:: Task description ::
All lines of the listing that contain "middle" should be shown in full.

:: Given information ::
_ _ _ _ _ _ _
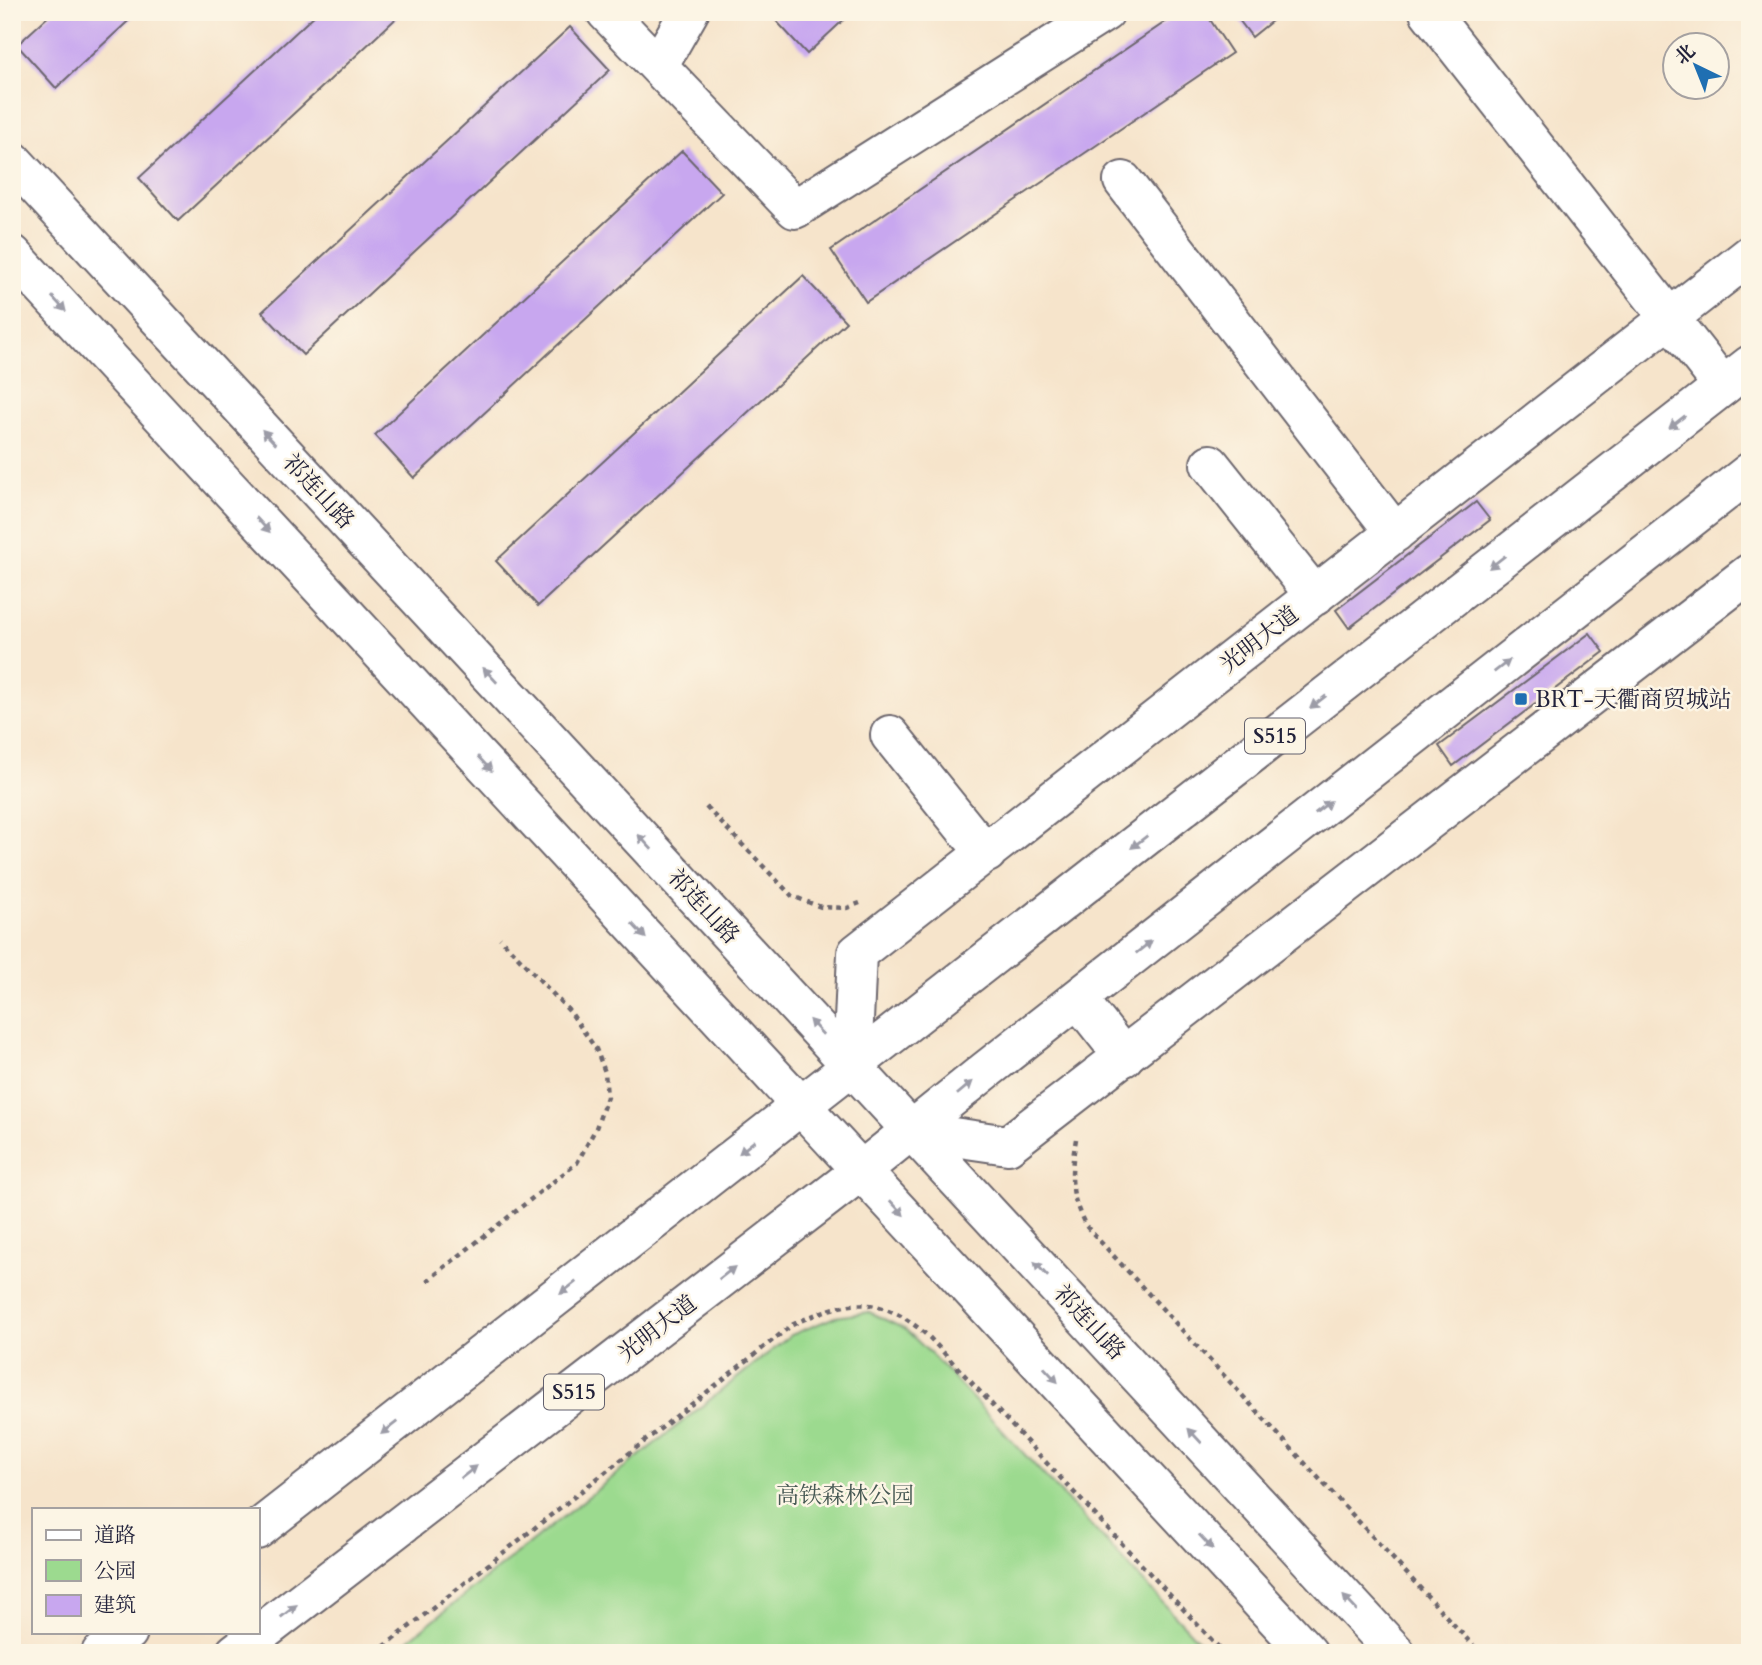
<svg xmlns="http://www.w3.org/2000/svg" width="1762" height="1665" font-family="Cardo,'Noto Serif SC',serif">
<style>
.green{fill:#9cda8f;stroke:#5f7e65;stroke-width:2}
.building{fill:#c8a7ef}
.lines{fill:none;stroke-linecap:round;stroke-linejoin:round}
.street-casing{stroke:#6c666d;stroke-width:42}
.secondary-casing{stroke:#6c666d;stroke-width:42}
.primary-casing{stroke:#6c666d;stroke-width:42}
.path{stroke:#6c666d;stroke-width:4.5;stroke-dasharray:5 5;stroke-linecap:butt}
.street{stroke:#fff;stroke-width:38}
.secondary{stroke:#fff;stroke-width:38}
.primary{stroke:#fff;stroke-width:38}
.oneway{fill:#9c9ca7}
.poi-dot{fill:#1f6fb2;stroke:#fcf5e5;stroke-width:2.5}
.labels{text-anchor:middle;stroke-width:5;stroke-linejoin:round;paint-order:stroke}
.shield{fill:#fcf5e5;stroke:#63616e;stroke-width:2}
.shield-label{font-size:21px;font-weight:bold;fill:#22223b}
.street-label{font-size:23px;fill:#22223b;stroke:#fcf5e5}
.poi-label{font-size:23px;fill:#22223b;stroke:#fcf5e5;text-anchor:start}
.park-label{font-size:23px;fill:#475954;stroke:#fcf5e5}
</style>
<rect width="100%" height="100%" fill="#fcf5e5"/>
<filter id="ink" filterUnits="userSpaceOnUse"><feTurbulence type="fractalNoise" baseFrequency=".0143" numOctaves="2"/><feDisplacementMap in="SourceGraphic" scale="14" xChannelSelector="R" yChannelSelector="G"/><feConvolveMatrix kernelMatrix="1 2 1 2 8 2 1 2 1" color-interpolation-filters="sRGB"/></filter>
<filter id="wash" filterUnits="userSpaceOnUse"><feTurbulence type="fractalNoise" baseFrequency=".00686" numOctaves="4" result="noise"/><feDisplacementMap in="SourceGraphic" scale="28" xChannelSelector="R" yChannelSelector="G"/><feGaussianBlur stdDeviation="1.57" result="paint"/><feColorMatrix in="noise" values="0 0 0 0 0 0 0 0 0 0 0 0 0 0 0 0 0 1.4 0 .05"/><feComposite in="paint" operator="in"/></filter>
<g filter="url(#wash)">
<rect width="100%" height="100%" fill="#f6e4cb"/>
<!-- green -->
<path class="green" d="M869 1312 905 1329 930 1353 1210 1653H392L791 1335 835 1317Z"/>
<g id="blocks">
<!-- building -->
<path class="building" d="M53 12H138L56 88 17 45Z
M318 12H403L178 221 139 178Z
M768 12H852L807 54Z
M1180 12H1205L1232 53 866 302 831 250Z
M1233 12H1283L1252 37Z
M570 27 610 70 303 355 262 312Z
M682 151 722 193 414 478 375 435Z
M803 276 846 322 538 606 496 561Z
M1476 502 1490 520 1349 628 1336 610Z
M1590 633 1604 652 1453 766 1439 746Z"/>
</g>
</g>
<g filter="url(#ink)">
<use href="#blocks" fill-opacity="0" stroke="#6c666d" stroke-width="2"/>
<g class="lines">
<!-- street casing -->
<g class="street-casing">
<path id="street" d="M606 12 795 209 1105 12
M1429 12 1723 386
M658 66 689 12
M1123 181 1395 533
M1210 464 1315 596
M890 735 967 831 987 853
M852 1066 857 953 1750 255
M912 1131 1008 1145 1750 573"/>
</g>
<!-- secondary casing -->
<g class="secondary-casing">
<path id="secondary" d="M12 160 1396 1653
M12 254 1308 1653"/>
</g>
<!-- primary casing -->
<g class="primary-casing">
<path id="primary" d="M1078 999 1124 1057
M257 1530 1750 365
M101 1653 128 1632
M235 1653 862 1170 985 1071 1750 472"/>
</g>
<!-- path -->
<path class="path" d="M706 807 792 896 821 907 847 908 860 903
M1076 1139C1070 1174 1069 1194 1086 1226L1480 1653
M427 1281 577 1163 596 1128 607 1097 605 1072 596 1049 571 1013 500 938
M376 1653 792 1325C848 1298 881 1293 930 1338L1224 1653"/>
<!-- street -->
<use href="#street" class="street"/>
<!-- secondary -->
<use href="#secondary" class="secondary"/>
<!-- primary -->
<use href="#primary" class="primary"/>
</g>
<!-- one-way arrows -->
<defs><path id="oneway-solid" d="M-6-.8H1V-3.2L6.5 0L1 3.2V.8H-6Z" transform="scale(1.75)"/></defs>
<g class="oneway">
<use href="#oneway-solid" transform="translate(59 304) rotate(47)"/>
<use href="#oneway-solid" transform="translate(1677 422) rotate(142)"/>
<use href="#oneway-solid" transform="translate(269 437) rotate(-133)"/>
<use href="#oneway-solid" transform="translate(263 525) rotate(47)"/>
<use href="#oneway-solid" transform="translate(1497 562) rotate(142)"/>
<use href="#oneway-solid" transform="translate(1502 666) rotate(-38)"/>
<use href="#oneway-solid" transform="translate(490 675) rotate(-133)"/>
<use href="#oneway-solid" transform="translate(1318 702) rotate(142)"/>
<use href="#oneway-solid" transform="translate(485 764) rotate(47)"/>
<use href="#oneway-solid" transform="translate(1323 807) rotate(-38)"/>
<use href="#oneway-solid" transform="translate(645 842) rotate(-133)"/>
<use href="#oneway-solid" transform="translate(1139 842) rotate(142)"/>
<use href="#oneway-solid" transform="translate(639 931) rotate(47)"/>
<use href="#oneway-solid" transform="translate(1144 947) rotate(-38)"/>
<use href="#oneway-solid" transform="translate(816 1027) rotate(-133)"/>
<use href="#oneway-solid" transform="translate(965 1088) rotate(-40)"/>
<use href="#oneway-solid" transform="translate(747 1147) rotate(141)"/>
<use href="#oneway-solid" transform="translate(897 1208) rotate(47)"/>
<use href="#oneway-solid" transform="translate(1041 1269) rotate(-133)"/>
<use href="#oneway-solid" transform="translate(727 1273) rotate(-38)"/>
<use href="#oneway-solid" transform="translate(568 1288) rotate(142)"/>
<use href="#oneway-solid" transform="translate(1051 1375) rotate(47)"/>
<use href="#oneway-solid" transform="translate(389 1428) rotate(142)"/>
<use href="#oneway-solid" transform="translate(1195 1436) rotate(-133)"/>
<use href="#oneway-solid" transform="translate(469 1472) rotate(-38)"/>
<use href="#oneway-solid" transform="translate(1206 1542) rotate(47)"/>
<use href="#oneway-solid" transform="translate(1350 1603) rotate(-133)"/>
<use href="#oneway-solid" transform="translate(289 1611) rotate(-38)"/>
</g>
</g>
<!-- markers -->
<rect class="poi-dot" x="1514" y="692" width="14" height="14" rx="3.5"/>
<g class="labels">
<!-- shield labels -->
<g class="shield">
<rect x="1245" y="718.5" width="60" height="35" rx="5"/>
<rect x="544" y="1374.5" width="60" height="35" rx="5"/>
</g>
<g class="shield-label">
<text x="1275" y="743">S515</text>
<text x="574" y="1399">S515</text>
</g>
<!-- street labels -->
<g class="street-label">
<text transform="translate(319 491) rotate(47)" y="8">祁连山路</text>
<text transform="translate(1259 639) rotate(-38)" y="8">光明大道</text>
<text transform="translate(704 906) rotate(47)" y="8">祁连山路</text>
<text transform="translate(1090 1322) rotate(47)" y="8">祁连山路</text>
<text transform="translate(657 1328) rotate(-38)" y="8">光明大道</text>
</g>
<!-- poi labels -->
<g class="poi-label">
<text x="1535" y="707">BRT-天衢商贸城站</text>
</g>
<!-- park labels -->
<g class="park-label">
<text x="845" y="1503">高铁森林公园</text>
</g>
</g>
<!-- margin -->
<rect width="1762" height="1665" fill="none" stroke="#fcf5e5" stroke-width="42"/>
<!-- legend -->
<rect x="32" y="1508" width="228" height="126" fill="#fcf5e5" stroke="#a5a1a1" stroke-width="2"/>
<rect x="46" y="1530" width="35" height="10" fill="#ffffff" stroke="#a5a1a1" stroke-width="2"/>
<text x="94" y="1542" font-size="21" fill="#22223b">道路</text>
<rect x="46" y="1560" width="35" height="21" fill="#9cda8f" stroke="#a5a1a1" stroke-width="2"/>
<text x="94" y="1578" font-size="21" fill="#22223b">公园</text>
<rect x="46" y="1595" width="35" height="21" fill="#c8a7ef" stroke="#a5a1a1" stroke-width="2"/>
<text x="94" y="1612" font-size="21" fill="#22223b">建筑</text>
<!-- north arrow -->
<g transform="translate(1696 66) rotate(317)"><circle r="33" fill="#fcf5e5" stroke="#a5a1a1" stroke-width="2"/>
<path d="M0-5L12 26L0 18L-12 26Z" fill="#1f6fb2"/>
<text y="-10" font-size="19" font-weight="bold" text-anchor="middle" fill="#22223b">北</text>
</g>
</svg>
_ _ _ _ _ _ _
:: Answer space ::
.labels{text-anchor:middle;stroke-width:5;stroke-linejoin:round;paint-order:stroke}
<text y="-10" font-size="19" font-weight="bold" text-anchor="middle" fill="#22223b">北</text>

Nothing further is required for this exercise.